▸ What is being asked
Copy the text lines of all the records below word for word, and leave the pictures out of your answer.

Stored data entries
BEGIN

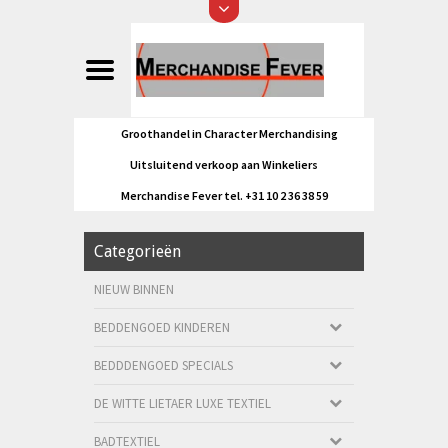
Groothandel in Character Merchandising
Uitsluitend verkoop aan Winkeliers
Merchandise Fever tel. +31 10 2 36 38 59
Categorieën
NIEUW BINNEN
BEDDENGOED KINDEREN
BEDDDENGOED SPECIALS
DE WITTE LIETAER LUXE TEXTIEL
BADTEXTIEL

END

▸ Reply
Groothandel in Character Merchandising
Uitsluitend verkoop aan Winkeliers
Merchandise Fever tel. +31 10 2 36 38 59
Categorieën
NIEUW BINNEN
BEDDENGOED KINDEREN
BEDDDENGOED SPECIALS
DE WITTE LIETAER LUXE TEXTIEL
BADTEXTIEL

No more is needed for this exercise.